Fresh questions over a lack of diversity in the tech sector emerged today after a report found 75% of LGBTQ+ founders and nearly 80% of investors withhold their identity from their peers in the ecosystem, potentially resulting in worse health conditions and lower cognitive performance.

Just ⅓ of investors who said they were taking action to support ‘diverse’ founders were doing anything to support LGBTQ+ founders, a report by Proud Ventures found, while some founders shared shocking examples of direct queerphobia and discrimination they faced as part of their fundraising process.

Gay founders raised 2.25x more than bisexual and 22x more than lesbian founders and cis men founders raised 2.5x more than cis women founders and 10x more than trans founders.

Edward Kandel, investor at Founders Factory and a founding member of Proud Ventures said: “Recent research has shown us that concealment is a real tax on LGBTQ+ people.

“Academic studies have found increased concealment comes at a cost to an individual’s wellbeing with a greater risk of depression, anxiety, and poorer cognitive and physical health. We need to change the script and create an open and welcoming ecosystem where people should not have to hide who they are.”

Nick Telson, a venture capital investor who founded DesignMyNight, told the Standard investors must take action to make all entrepreneurs feel comfortable in their own skin when they are pitching ideas to raise funds.

“In the VC world they have this cookie cutter approach to what a founder looks like and sounds like, and that’s why we have fewer people who are women, who are people of colour and who are LGBT.

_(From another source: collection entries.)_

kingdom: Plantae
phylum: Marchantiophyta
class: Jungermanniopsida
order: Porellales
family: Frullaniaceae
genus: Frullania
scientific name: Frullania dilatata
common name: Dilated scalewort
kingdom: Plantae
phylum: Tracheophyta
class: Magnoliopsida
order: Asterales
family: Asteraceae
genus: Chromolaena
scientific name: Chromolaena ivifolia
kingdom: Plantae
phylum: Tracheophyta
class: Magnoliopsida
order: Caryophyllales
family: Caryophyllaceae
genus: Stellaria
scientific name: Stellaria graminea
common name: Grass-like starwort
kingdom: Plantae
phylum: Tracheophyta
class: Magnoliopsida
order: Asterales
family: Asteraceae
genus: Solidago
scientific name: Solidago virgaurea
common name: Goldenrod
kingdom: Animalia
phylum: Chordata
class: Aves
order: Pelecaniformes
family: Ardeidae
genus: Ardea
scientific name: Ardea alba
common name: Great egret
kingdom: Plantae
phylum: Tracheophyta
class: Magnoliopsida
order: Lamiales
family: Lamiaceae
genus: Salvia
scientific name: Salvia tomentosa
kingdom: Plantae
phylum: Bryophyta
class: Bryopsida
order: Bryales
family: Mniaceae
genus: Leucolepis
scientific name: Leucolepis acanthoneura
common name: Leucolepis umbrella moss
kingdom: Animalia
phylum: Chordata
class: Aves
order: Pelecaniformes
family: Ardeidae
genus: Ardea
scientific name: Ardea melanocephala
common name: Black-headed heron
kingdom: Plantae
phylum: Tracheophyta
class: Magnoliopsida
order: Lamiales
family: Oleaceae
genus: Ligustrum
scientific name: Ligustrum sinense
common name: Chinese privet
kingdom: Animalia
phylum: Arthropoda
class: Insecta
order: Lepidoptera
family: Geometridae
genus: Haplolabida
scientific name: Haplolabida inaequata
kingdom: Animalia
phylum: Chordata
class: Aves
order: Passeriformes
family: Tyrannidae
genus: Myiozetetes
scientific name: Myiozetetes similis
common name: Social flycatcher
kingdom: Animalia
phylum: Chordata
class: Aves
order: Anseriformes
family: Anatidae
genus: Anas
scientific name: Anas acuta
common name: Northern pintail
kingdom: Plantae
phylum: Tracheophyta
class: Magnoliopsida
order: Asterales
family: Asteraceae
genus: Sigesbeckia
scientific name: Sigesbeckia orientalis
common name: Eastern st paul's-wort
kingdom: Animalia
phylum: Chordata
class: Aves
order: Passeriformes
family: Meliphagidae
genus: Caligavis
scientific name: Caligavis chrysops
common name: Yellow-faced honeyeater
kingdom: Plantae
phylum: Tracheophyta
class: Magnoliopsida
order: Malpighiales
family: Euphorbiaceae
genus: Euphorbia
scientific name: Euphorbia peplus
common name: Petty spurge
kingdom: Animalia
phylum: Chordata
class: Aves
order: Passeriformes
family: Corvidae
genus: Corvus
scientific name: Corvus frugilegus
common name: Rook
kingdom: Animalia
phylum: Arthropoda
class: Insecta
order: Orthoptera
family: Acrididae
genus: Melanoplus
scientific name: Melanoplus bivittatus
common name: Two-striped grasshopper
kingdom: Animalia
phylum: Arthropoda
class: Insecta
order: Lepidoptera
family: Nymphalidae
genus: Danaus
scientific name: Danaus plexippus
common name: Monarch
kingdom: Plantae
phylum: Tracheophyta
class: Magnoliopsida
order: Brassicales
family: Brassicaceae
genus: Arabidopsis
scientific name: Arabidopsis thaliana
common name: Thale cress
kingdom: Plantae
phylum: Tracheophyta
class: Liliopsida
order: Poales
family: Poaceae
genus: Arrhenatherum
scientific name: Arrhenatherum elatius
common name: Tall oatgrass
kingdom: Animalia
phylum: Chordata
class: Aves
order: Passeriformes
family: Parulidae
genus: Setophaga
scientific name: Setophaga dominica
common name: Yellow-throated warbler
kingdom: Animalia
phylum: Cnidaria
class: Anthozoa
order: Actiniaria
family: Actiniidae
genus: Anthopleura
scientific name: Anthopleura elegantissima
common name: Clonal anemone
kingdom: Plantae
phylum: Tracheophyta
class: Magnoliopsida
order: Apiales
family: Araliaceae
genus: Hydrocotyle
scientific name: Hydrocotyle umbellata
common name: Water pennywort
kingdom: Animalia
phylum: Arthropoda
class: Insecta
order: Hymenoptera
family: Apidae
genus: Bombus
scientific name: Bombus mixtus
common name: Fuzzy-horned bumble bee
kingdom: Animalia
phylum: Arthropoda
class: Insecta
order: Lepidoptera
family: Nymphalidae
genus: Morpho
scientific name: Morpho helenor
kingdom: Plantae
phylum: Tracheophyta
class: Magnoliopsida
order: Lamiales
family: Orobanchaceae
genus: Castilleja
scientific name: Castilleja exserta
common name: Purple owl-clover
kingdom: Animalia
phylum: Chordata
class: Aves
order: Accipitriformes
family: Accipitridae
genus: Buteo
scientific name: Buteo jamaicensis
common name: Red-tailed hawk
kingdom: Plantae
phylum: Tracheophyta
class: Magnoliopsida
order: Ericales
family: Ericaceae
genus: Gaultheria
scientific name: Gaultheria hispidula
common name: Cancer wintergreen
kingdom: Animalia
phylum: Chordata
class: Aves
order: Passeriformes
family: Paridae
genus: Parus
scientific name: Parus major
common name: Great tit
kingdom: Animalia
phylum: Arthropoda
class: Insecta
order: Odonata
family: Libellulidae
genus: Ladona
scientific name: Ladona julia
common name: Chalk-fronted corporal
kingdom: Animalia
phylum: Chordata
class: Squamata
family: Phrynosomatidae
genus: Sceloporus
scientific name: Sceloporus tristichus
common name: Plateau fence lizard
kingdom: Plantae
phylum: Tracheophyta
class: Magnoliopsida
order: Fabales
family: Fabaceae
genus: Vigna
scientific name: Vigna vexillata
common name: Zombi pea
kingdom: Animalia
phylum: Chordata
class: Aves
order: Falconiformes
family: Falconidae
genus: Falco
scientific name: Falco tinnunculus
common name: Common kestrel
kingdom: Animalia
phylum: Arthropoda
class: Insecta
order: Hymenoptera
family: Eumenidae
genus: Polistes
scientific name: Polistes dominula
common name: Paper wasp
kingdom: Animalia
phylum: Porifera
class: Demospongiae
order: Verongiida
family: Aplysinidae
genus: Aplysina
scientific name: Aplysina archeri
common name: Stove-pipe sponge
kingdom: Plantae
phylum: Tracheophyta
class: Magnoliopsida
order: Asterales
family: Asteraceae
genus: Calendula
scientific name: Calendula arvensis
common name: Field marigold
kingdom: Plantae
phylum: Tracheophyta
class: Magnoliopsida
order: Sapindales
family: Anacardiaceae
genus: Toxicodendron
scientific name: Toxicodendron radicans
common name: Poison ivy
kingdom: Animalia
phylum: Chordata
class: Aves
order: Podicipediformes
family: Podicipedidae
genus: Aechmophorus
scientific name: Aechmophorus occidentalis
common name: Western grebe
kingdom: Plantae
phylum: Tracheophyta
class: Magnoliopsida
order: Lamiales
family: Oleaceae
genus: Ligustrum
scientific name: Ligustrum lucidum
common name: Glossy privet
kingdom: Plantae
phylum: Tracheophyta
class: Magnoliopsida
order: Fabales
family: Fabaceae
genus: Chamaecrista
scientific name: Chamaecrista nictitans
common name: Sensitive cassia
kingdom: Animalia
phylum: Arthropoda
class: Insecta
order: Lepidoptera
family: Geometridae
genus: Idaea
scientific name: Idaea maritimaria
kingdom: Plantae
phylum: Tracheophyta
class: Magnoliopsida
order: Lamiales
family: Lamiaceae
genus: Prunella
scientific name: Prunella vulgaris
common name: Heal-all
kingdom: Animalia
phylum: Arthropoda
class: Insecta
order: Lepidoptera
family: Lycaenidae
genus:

“The majority of investors are straight white males and normally of an older generation so it doesn’t surprise me that founders come across as more small c conservative if that’s what they want to see or hear.

“With my team I have always been open about being gay, but I did conceal it with a lot of my clients…who would often ask leading questions like ‘do you have a wife or a girlfriend [so] people don’t feel comfortable pitching.”